1. An X-ray fluorescence analyzer, utilizing principles of an X-ray fluorescence method, comprising:

X-ray generation means for generating X-rays;

a shutter for shielding against X-ray beam generated from the X-ray generation means and irradiated to a sample to be measured;

shutter drive means for opening and closing the shutter;

X-ray detection means for detecting secondary X-rays, generated as the result of X-ray beam irradiation, to a sample to be measured;

measurement control instruction means for instructing start and stop of measurement;

operation delay means for outputting a signal to the shutter drive means after a fixed period of time has elapsed after the measurement start instruction signal from the measurement control instruction means is input; and

display means for displaying that the X-ray fluorescence analyzer is performing measurement during the period from the measurement start instruction signal is inputted from the measurement control instruction means until the measurement stop instruction signal is inputted.

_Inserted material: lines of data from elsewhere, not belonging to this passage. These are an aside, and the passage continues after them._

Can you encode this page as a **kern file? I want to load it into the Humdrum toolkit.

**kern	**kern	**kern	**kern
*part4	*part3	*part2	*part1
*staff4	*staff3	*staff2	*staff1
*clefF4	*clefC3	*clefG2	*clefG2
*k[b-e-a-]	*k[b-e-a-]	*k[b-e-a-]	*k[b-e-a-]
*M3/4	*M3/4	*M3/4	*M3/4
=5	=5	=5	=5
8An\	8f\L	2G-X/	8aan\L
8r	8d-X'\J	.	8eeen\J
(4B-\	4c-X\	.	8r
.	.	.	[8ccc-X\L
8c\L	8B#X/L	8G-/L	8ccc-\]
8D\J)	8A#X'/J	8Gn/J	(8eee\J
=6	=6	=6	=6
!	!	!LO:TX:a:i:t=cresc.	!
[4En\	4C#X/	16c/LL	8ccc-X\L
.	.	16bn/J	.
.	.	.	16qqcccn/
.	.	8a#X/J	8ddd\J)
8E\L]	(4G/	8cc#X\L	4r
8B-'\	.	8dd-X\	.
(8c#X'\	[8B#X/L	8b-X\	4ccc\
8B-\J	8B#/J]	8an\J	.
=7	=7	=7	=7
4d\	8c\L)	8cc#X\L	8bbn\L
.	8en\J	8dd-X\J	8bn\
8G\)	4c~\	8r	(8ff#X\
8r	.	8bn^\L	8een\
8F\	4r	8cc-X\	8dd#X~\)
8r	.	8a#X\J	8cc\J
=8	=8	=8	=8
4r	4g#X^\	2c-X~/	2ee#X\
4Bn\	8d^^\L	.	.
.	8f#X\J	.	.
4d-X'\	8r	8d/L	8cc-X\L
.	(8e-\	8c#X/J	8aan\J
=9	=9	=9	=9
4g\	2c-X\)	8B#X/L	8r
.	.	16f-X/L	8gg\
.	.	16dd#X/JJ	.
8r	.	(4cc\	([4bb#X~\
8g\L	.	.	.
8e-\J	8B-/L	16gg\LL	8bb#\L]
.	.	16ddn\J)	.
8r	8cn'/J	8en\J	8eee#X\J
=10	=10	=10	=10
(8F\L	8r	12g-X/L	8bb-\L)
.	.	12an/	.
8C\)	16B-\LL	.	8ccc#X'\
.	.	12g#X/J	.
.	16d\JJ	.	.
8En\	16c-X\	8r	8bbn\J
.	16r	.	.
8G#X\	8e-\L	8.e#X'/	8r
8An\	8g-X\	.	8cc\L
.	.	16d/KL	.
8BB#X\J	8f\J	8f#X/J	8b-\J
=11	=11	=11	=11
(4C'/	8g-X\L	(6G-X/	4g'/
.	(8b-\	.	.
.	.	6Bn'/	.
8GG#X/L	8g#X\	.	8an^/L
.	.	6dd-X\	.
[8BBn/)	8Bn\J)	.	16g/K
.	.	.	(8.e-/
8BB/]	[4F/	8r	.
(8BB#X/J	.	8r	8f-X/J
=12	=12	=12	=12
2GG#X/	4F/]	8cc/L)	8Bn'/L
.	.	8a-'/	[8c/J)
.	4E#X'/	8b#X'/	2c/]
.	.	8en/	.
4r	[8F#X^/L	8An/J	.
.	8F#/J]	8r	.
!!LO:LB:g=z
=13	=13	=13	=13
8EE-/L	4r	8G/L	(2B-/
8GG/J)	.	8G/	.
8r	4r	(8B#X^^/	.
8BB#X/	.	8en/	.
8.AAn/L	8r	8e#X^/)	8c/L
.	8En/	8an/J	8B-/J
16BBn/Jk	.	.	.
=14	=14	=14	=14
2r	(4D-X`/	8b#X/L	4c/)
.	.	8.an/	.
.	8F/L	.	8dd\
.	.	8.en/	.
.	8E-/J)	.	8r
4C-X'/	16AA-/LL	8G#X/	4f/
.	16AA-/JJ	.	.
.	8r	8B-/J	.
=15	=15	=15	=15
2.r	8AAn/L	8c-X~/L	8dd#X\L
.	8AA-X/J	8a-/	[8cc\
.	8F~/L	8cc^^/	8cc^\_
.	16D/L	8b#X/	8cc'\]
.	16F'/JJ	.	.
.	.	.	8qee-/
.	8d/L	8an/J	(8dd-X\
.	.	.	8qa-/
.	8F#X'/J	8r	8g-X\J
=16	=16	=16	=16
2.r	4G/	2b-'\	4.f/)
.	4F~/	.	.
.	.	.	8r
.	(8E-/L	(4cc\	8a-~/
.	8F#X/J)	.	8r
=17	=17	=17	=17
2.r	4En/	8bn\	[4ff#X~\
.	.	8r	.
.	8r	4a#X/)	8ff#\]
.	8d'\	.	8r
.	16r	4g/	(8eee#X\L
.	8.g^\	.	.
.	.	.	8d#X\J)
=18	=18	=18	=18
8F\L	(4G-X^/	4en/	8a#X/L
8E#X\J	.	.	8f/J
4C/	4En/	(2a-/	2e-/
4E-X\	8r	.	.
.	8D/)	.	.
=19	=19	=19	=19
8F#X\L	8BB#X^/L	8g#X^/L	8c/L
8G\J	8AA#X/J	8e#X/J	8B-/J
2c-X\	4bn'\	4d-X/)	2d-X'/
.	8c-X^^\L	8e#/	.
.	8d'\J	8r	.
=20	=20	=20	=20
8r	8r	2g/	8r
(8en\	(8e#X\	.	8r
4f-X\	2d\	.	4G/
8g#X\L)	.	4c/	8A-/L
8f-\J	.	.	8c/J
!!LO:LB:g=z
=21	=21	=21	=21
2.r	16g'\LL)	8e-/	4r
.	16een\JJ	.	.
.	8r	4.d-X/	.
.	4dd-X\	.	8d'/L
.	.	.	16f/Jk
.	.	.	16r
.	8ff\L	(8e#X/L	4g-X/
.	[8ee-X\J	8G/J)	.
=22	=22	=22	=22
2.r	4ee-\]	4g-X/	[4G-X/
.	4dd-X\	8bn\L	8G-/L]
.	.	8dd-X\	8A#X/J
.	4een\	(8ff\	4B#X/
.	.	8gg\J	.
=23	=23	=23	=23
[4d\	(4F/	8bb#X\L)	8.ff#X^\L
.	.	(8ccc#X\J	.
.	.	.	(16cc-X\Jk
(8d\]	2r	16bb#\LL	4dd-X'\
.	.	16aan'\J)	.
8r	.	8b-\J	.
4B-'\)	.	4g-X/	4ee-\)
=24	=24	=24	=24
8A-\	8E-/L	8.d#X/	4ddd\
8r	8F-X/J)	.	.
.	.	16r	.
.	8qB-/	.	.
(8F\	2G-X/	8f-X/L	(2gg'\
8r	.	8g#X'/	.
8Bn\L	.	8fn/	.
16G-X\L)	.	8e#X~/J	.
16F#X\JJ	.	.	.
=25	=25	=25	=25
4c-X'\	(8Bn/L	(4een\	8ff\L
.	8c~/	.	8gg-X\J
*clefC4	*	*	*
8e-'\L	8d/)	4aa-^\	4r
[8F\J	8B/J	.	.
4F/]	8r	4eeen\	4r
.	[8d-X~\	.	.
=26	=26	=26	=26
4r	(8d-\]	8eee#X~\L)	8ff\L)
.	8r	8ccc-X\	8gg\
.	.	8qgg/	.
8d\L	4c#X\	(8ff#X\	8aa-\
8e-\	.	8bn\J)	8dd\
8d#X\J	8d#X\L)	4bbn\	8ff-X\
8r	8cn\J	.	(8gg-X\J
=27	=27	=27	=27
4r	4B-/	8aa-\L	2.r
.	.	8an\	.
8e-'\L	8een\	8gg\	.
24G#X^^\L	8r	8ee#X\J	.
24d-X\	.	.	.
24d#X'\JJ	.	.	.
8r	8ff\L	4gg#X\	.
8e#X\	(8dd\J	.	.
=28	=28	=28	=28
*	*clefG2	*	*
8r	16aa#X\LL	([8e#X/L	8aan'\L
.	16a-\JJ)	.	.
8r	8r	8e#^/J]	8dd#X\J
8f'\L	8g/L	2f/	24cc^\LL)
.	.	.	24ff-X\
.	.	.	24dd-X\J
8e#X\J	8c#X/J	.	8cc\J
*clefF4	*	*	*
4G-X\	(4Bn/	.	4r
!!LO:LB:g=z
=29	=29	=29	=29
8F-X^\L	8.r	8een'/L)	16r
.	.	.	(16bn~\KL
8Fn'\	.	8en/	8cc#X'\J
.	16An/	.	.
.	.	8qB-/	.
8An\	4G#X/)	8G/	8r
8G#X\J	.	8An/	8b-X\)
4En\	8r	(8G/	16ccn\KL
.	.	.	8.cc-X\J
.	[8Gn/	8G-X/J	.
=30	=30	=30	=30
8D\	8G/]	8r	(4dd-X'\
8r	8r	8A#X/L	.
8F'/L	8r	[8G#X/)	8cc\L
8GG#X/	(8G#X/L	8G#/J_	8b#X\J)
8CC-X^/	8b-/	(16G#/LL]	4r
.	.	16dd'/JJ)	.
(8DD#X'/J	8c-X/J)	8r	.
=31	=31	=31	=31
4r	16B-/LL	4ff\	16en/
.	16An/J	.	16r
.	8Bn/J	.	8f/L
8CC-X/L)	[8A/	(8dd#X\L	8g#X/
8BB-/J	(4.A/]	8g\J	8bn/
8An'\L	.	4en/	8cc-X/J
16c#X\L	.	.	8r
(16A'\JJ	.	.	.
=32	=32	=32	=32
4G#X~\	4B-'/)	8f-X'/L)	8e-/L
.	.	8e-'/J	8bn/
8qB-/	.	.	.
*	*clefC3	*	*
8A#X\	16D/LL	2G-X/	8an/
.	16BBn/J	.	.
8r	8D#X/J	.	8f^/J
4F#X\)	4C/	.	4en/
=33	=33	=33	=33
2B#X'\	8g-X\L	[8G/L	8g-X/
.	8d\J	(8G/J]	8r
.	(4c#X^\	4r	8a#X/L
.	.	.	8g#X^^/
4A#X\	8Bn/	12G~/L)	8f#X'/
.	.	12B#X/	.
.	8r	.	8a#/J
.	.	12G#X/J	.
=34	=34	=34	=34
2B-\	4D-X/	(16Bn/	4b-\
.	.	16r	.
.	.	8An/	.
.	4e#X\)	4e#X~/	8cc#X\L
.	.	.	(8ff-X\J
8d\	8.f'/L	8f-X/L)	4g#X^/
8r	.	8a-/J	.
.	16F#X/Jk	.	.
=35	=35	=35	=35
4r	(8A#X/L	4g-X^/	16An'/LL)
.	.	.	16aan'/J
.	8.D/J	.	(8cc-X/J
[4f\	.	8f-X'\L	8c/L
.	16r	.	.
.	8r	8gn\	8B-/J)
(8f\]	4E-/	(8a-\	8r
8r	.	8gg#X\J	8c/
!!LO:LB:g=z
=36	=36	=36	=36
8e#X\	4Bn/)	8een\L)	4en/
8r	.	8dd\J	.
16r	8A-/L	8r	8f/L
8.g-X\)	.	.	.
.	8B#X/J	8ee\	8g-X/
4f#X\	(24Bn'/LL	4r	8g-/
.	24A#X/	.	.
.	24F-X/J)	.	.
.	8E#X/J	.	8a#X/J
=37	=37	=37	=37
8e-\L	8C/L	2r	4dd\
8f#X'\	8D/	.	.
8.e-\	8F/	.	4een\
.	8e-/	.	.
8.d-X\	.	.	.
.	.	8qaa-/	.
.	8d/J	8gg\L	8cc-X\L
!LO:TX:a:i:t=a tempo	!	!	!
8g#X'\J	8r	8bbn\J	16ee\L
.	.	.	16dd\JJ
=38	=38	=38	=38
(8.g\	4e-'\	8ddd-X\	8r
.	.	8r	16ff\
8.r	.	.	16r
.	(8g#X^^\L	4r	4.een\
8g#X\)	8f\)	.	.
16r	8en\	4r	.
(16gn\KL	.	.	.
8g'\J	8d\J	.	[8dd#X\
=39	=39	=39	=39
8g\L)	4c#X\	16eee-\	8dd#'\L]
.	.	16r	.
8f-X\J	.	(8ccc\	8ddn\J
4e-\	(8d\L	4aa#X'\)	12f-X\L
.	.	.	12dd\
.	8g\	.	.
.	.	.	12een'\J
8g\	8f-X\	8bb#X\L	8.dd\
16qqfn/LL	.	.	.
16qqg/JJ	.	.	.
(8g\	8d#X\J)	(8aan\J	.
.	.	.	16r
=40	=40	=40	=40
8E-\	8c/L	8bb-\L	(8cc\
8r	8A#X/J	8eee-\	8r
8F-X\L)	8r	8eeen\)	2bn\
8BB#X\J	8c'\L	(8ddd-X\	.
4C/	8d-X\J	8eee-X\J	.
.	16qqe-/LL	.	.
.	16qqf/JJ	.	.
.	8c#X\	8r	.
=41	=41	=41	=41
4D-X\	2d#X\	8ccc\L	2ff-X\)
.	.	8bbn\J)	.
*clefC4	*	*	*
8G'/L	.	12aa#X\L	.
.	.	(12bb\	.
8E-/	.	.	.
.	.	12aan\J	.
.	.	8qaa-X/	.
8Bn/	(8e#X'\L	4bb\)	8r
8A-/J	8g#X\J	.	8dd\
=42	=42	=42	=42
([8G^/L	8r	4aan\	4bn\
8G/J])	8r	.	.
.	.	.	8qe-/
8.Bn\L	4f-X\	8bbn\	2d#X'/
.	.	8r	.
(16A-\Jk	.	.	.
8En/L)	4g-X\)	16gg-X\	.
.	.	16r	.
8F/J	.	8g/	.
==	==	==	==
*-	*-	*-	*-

2. An X-ray fluorescence analyzer, utilizing principles of an X-ray fluorescence method, comprising:

an X-ray tube applied with high voltage for generating X-rays;

a shutter for shielding against X-ray beam generated from the X-ray tube and irradiated to a sample to be measured;

a solenoid for opening and closing the shutter;

a semiconductor detector for detecting secondary X-rays generated as a result of X-ray beam irradiation to the sample to be measured;

a measurement start/stop switch or a measurement control program for instructing start and stop measurement;

a signal delay circuit for outputting a signal to the solenoid after a fixed period of time has elapsed after a measurement start instruction signal from the measurement start/stop switch or the measurement control program is input;

an LED or a lamp for indicating that the X-ray fluorescence analyzer is performing measurement during the period from when the measurement start instruction signal is input from the measurement control instruction means until the measurement stop instruction signal is input; and

display means such as a personal computer monitor.